Identify: pool.Put(top) defeats GC pinning. A concurrent Pop can load top, then this Pop pools top, a concurrent Push gets top back, reinitialises it, and pushes it. The original concurrent Pop's next := top.next reads the new state, and its CAS may succeed against a recycled top.

Fix: either stop pooling nodes, or pair with hazard pointers, or use a tagged wrapper.

Common Wrong Answers¶

"ABA is when the same value appears twice in a row." Wrong. ABA is when a CAS succeeds against a value that has returned, not when adjacent values are equal.
"Go has no ABA because of the GC." Partly right, fully wrong. Go eliminates pointer-reuse ABA for fresh-allocation code. Counter wraparound, slot recycling, and pool reuse all remain.
"Use a mutex." Valid pragmatic answer in many contexts, but does not engage with the question. Interviewers want to see you understand the lock-free path even if the production choice is a mutex.
"Tagged pointers solve everything." They solve value-level ABA, not use-after-free. In manually managed code you still need a reclamation scheme.
"Hazard pointers are too slow to be practical." False. Folly uses them in production; the Linux kernel's RCU is a close cousin. The reader overhead is ~one atomic store, comparable to a mutex acquire.
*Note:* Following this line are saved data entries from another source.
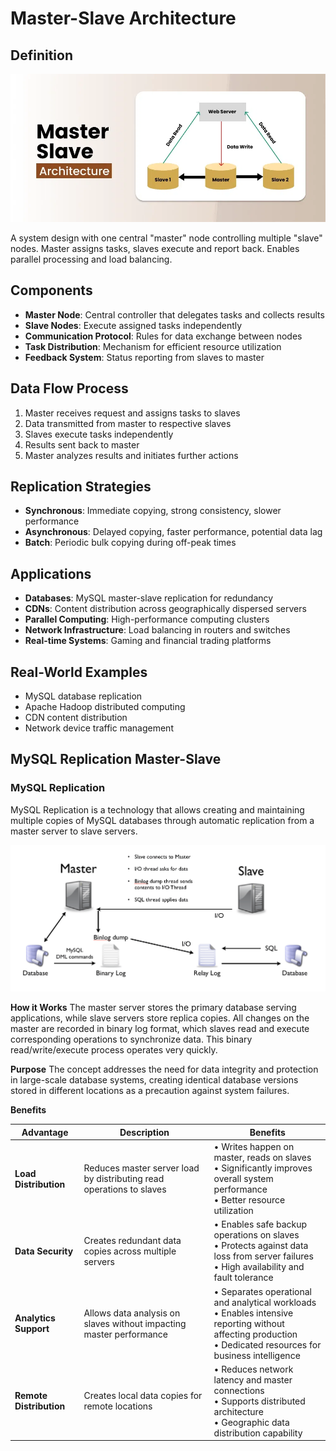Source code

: # Master-Slave Architecture

## Definition

![alt text](./Images/master-slave-architecture.webp)

A system design with one central "master" node controlling multiple "slave" nodes. Master assigns tasks, slaves execute and report back. Enables parallel processing and load balancing.

## Components

- **Master Node**: Central controller that delegates tasks and collects results
- **Slave Nodes**: Execute assigned tasks independently
- **Communication Protocol**: Rules for data exchange between nodes
- **Task Distribution**: Mechanism for efficient resource utilization
- **Feedback System**: Status reporting from slaves to master

## Data Flow Process

1. Master receives request and assigns tasks to slaves
2. Data transmitted from master to respective slaves
3. Slaves execute tasks independently
4. Results sent back to master
5. Master analyzes results and initiates further actions

## Replication Strategies

- **Synchronous**: Immediate copying, strong consistency, slower performance
- **Asynchronous**: Delayed copying, faster performance, potential data lag
- **Batch**: Periodic bulk copying during off-peak times

## Applications

- **Databases**: MySQL master-slave replication for redundancy
- **CDNs**: Content distribution across geographically dispersed servers
- **Parallel Computing**: High-performance computing clusters
- **Network Infrastructure**: Load balancing in routers and switches
- **Real-time Systems**: Gaming and financial trading platforms

## Real-World Examples

- MySQL database replication
- Apache Hadoop distributed computing
- CDN content distribution
- Network device traffic management

## MySQL Replication Master-Slave

### MySQL Replication

MySQL Replication is a technology that allows creating and maintaining multiple copies of MySQL databases through automatic replication from a master server to slave servers.

![alt text](<Images/MySQL Replication Master-Slave.png>)

**How it Works** The master server stores the primary database serving applications, while slave servers store replica copies. All changes on the master are recorded in binary log format, which slaves read and execute corresponding operations to synchronize data. This binary read/write/execute process operates very quickly.

**Purpose** The concept addresses the need for data integrity and protection in large-scale database systems, creating identical database versions stored in different locations as a precaution against system failures.

**Benefits**

| Advantage               | Description                                                          | Benefits                                                                                                                                                          |
| ----------------------- | -------------------------------------------------------------------- | ----------------------------------------------------------------------------------------------------------------------------------------------------------------- |
| **Load Distribution**   | Reduces master server load by distributing read operations to slaves | • Writes happen on master, reads on slaves<br>• Significantly improves overall system performance<br>• Better resource utilization                                |
| **Data Security**       | Creates redundant data copies across multiple servers                | • Enables safe backup operations on slaves<br>• Protects against data loss from server failures<br>• High availability and fault tolerance                        |
| **Analytics Support**   | Allows data analysis on slaves without impacting master performance  | • Separates operational and analytical workloads<br>• Enables intensive reporting without affecting production<br>• Dedicated resources for business intelligence |
| **Remote Distribution** | Creates local data copies for remote locations                       | • Reduces network latency and master connections<br>• Supports distributed architecture<br>• Geographic data distribution capability                              |
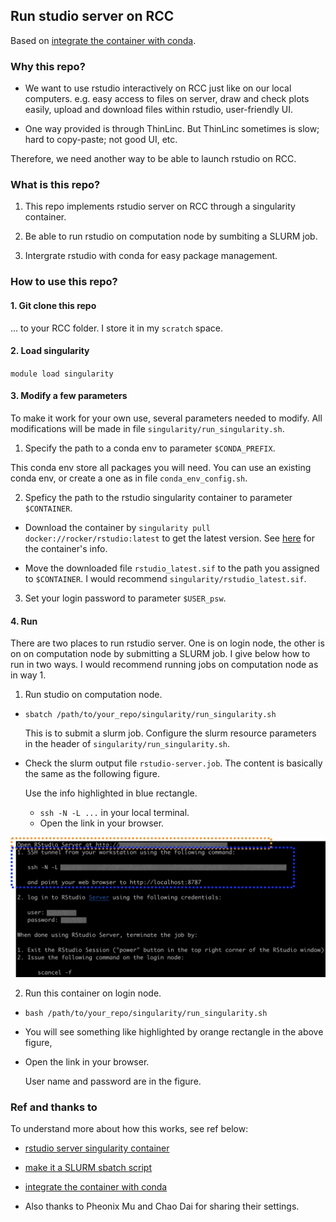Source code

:## Run studio server on RCC

Based on [integrate the container with conda](https://github.com/grst/rstudio-server-conda).


### Why this repo?

- We want to use rstudio interactively on RCC just like on our local computers. e.g. easy access to files on server, draw and check plots easily, upload and download files within rstudio, user-friendly UI.

- One way provided is through ThinLinc. But ThinLinc sometimes is slow; hard to copy-paste; not good UI, etc.

Therefore, we need another way to be able to launch rstudio on RCC.


### What is this repo?

1. This repo implements rstudio server on RCC through a singularity container.

2. Be able to run rstudio on computation node by sumbiting a SLURM job.

3. Intergrate rstudio with conda for easy package management.


### How to use this repo?

#### 1. Git clone this repo

... to your RCC folder. I store it in my `scratch` space.

#### 2. Load singularity

`module load singularity`

#### 3. Modify a few parameters

To make it work for your own use, several parameters needed to modify. All modifications will be made in file `singularity/run_singularity.sh`.

1. Specify the path to a conda env to parameter `$CONDA_PREFIX`.

  This conda env store all packages you will need. You can use an existing conda env, or create a one as in file `conda_env_config.sh`.

2. Speficy the path to the rstudio singularity container to parameter `$CONTAINER`.

  - Download the container by `singularity pull docker://rocker/rstudio:latest` to get the latest version. See [here](https://www.rocker-project.org/use/singularity/) for the container's info.
  
  - Move the downloaded file `rstudio_latest.sif` to the path you assigned to `$CONTAINER`. I would recommend `singularity/rstudio_latest.sif`.

3. Set your login password to parameter `$USER_psw`.

#### 4. Run

There are two places to run rstudio server. One is on login node, the other is on on computation node by submitting a SLURM job. I give below how to run in two ways. I would recommend running jobs on computation node as in way 1.


1. Run studio on computation node.

- `sbatch /path/to/your_repo/singularity/run_singularity.sh`

  This is to submit a slurm job. Configure the slurm resource parameters in the header of `singularity/run_singularity.sh`.

- Check the slurm output file `rstudio-server.job`. The content is basically the same as the following figure.

  Use the info highlighted in blue rectangle.
  
  - `ssh -N -L ...` in your local terminal.
  -  Open the link in your browser.

![](rstudio_contaner_login.png)


2. Run this container on login node.

- `bash /path/to/your_repo/singularity/run_singularity.sh`

- You will see something like highlighted by orange rectangle in the above figure,

- Open the link in your browser.

  User name and password are in the figure.

  

### Ref and thanks to

To understand more about how this works, see ref below:

- [rstudio server singularity container](https://www.rocker-project.org/use/singularity/)

- [make it a SLURM sbatch script](https://www.rocker-project.org/use/singularity/)

- [integrate the container with conda](https://github.com/grst/rstudio-server-conda)

- Also thanks to Pheonix Mu and Chao Dai for sharing their settings.
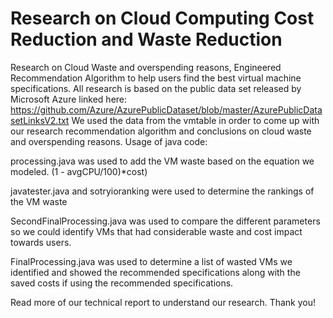 # Research on Cloud Computing Cost Reduction and Waste Reduction
Research on Cloud Waste and overspending reasons, Engineered Recommendation Algorithm to help users find the best virtual machine specifications. 
All research is based on the public data set released by Microsoft Azure linked here: 
https://github.com/Azure/AzurePublicDataset/blob/master/AzurePublicDatasetLinksV2.txt
We used the data from the vmtable in order to come up with our research recommendation algorithm and conclusions on cloud waste and overspending reasons. 
Usage of java code:

processing.java was used to add the VM waste based on the equation we modeled. (1 - avgCPU/100)*cost)

javatester.java and sotryioranking were used to determine the rankings of the VM waste

SecondFinalProcessing.java was used to compare the different parameters so we could identify VMs that had considerable waste and cost impact towards users.

FinalProcessing.java was used to determine a list of wasted VMs we identified and showed the recommended specifications along with the saved costs if using the recommended specifications. 

Read more of our technical report to understand our research. Thank you!
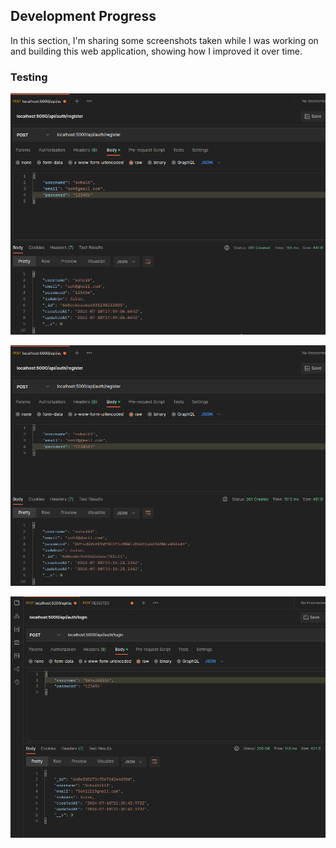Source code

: ## Development Progress

In this section, I'm sharing some screenshots taken while I was working on and building this web application, showing how I improved it over time.

### Testing
![authRoute-PostmanTest](screenshots/01-authRoute-PostmanTest.png)

![EncryptedPasswordAES-PostmanTest](screenshots/02-EncryptedPasswordAES-PostmanTest.png)

![HidePasswordAES-PostmanTest](screenshots/03-HidePasswordAES-PostmanTest.png)








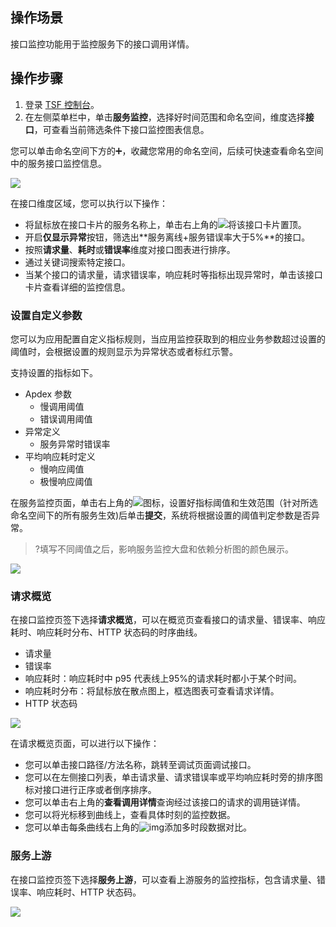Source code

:## 操作场景

接口监控功能用于监控服务下的接口调用详情。



## 操作步骤

1. 登录 [TSF 控制台](https://console.cloud.tencent.com/tsf/index)。
2. 在左侧菜单栏中，单击**服务监控**，选择好时间范围和命名空间，维度选择**接口**，可查看当前筛选条件下接口监控图表信息。

<dx-alert infotype="explain" title="">
您可以单击命名空间下方的➕，收藏您常用的命名空间，后续可快速查看命名空间中的服务接口监控信息。
</dx-alert>

![](https://qcloudimg.tencent-cloud.cn/raw/8dc129a4bbb84dea29294c48ad0935d8.png)



在接口维度区域，您可以执行以下操作：

- 将鼠标放在接口卡片的服务名称上，单击右上角的![](https://qcloudimg.tencent-cloud.cn/raw/6bc0a1003da8cb84026fa5ce8b7e2f11.png)将该接口卡片置顶。
- 开启**仅显示异常**按钮，筛选出**服务离线+服务错误率大于5%**的接口。
- 按照**请求量**、**耗时**或**错误率**维度对接口图表进行排序。
- 通过关键词搜索特定接口。
- 当某个接口的请求量，请求错误率，响应耗时等指标出现异常时，单击该接口卡片查看详细的监控信息。

  



### 设置自定义参数

您可以为应用配置自定义指标规则，当应用监控获取到的相应业务参数超过设置的阈值时，会根据设置的规则显示为异常状态或者标红示警。

支持设置的指标如下。

- Apdex 参数
  - 慢调用阈值
  - 错误调用阈值
- 异常定义
  - 服务异常时错误率
- 平均响应耗时定义
  - 慢响应阈值
  - 极慢响应阈值

在服务监控页面，单击右上角的![](https://qcloudimg.tencent-cloud.cn/raw/97302e158516f2a8f5a34f4e51c5618e.png)图标，设置好指标阈值和生效范围（针对所选命名空间下的所有服务生效)后单击**提交**，系统将根据设置的阈值判定参数是否异常。

> ?填写不同阈值之后，影响服务监控大盘和依赖分析图的颜色展示。

![](https://qcloudimg.tencent-cloud.cn/raw/ddeb04d850dfb329ea0254d923ccf5c7.png)

### 请求概览

在接口监控页签下选择**请求概览**，可以在概览页查看接口的请求量、错误率、响应耗时、响应耗时分布、HTTP 状态码的时序曲线。

- 请求量
- 错误率
- 响应耗时：响应耗时中 p95 代表线上95%的请求耗时都小于某个时间。
- 响应耗时分布：将鼠标放在散点图上，框选图表可查看请求详情。
- HTTP 状态码

![](https://qcloudimg.tencent-cloud.cn/raw/c1a17046acfeaaeff19db65ec31b4882.png)



在请求概览页面，可以进行以下操作：

- 您可以单击接口路径/方法名称，跳转至调试页面调试接口。
- 您可以在左侧接口列表，单击请求量、请求错误率或平均响应耗时旁的排序图标对接口进行正序或者倒序排序。
- 您可以单击右上角的**查看调用详情**查询经过该接口的请求的调用链详情。
- 您可以将光标移到曲线上，查看具体时刻的监控数据。
- 您可以单击每条曲线右上角的![img](https://main.qcloudimg.com/raw/7d2ae79ec8e992ec9252d909e74423e9.png)添加多时段数据对比。



### 服务上游

在接口监控页签下选择**服务上游**，可以查看上游服务的监控指标，包含请求量、错误率、响应耗时、HTTP 状态码。

![](https://qcloudimg.tencent-cloud.cn/raw/9b5439eb7a406e3d210e6f1415a0664e.png)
What Interviewers Actually Listen For¶

At junior level: can you explain the bug in your own words and not just recite a definition?

At middle level: can you write the wrapper-based stack and explain why it works? Do you know what atomic.Pointer[T] is?

At senior level: can you compare hazard pointers and EBR with specific trade-offs? Have you read a real implementation? Can you write a correctness argument?

At professional level: do you have a story? Have you debugged an ABA-related production incident, or read a postmortem and internalised the lessons? Can you sketch a system design that anticipates this class of bug rather than reacting to it?

Across all levels: do you distinguish between the bug (ABA, a CAS observation problem) and the symptom (use-after-free, slot corruption, counter wraparound)? Many candidates conflate them. Separating the two demonstrates senior-level understanding.

The strongest signal in interviews is the candidate who, when asked "is this code ABA-safe?", answers with a structured argument referring to specific values, specific CAS sites, and a specific reclamation scheme. The weakest signal is "I would use a mutex" without engaging the lock-free reasoning at all.